Answered:
This regex works:
<item>(?:(?!</item>).|\n)*?(?:(?=201[0-3]</pubDate>))(?:(?!</item>).|\n)*?</item>
while this one crashes the stack:
<item>(?:(?!</item>).|\n)*(?:(?=201[0-3]</pubDate>))(?:(?!</item>).|\n)*</item>
This also works, without lookaheads:
(?s)<item>.*?201[0-3]</pubDate>.*?</item>
Original question:
I have an XML file in Sublime Text 2 (example below). I want to find all the <item
> elements that contain a <pubDate
> element from the years 2010 through 2013.
The above regex works correctly, but when I do find all (the file is about 1MB with about 120 matches) ST2 runs out of stack space.
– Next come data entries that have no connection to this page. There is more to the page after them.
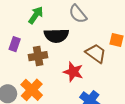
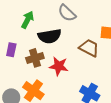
red star: (73, 72) -> (59, 66), moved

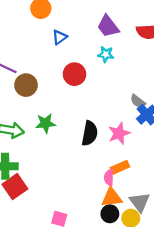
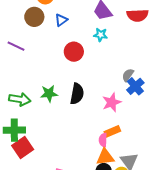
brown circle: (26, 85) -> (34, 17), moved
gray semicircle: (138, 101) -> (128, 75), turned 88
black semicircle: (90, 133) -> (77, 94), moved

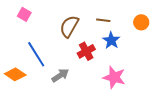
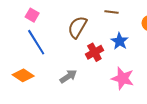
brown line: (103, 20) -> (112, 12), moved
blue line: (36, 54) -> (36, 42), moved

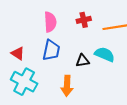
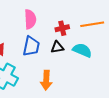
red cross: (84, 20) -> (62, 28), moved
black triangle: (83, 61) -> (57, 47), moved

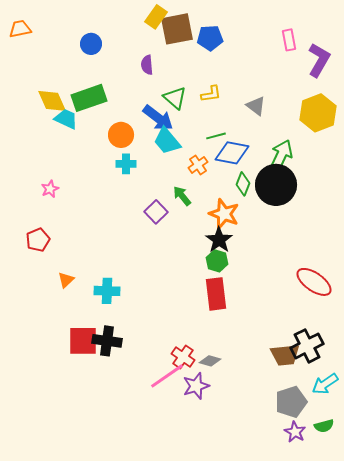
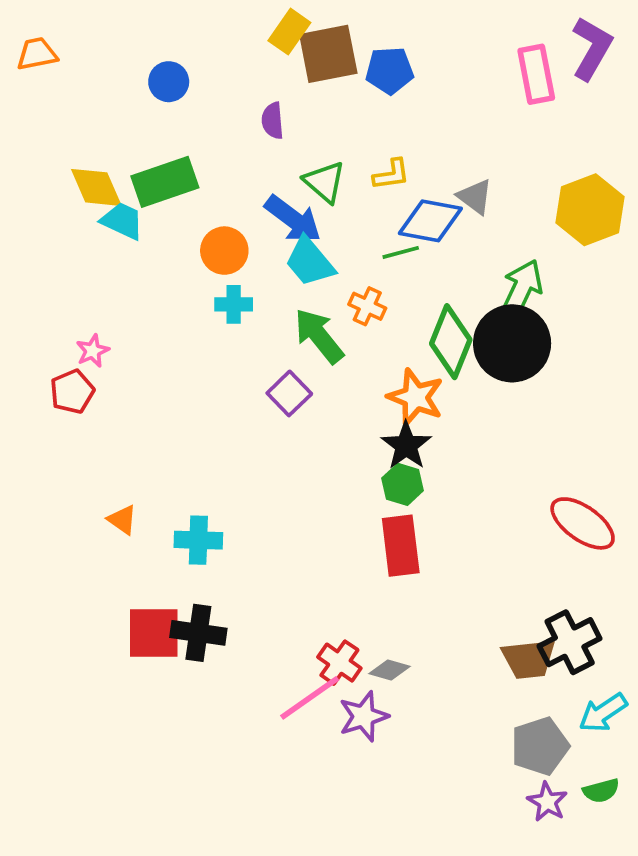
pink rectangle: (289, 40) -> (536, 74), size x1.4
purple L-shape: (319, 60) -> (592, 48), moved
blue diamond: (232, 153) -> (430, 221), moved
orange cross: (198, 165) -> (367, 306), turned -30
green diamond: (243, 184) -> (451, 342), size x1.6
green arrow: (182, 196) -> (319, 336), moved, size x1.5
red pentagon: (38, 240) -> (72, 392), moved
orange triangle: (66, 280) -> (122, 520), turned -42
What horrible inefficiencies lurk above?
Example XML:
<?xml version="1.0" encoding="utf-8"?>
<channel>
<item>
<title>This will match</title>
<link>http://gcanyon.posterous.com/</link>
<pubDate>Sat Mar 10 10:22:00 -0800 2012</pubDate>
<dc:creator><![CDATA[Geoff Canyon]]></dc:creator>
</item>
<item>
<title>This won't</title>
<link>http://gcanyon.posterous.com/</link>
<pubDate>Tue Jun 30 05:01:32 -0700 2009</pubDate>
<dc:creator><![CDATA[Geoff Canyon]]></dc:creator>
</item>
</channel>
</rss>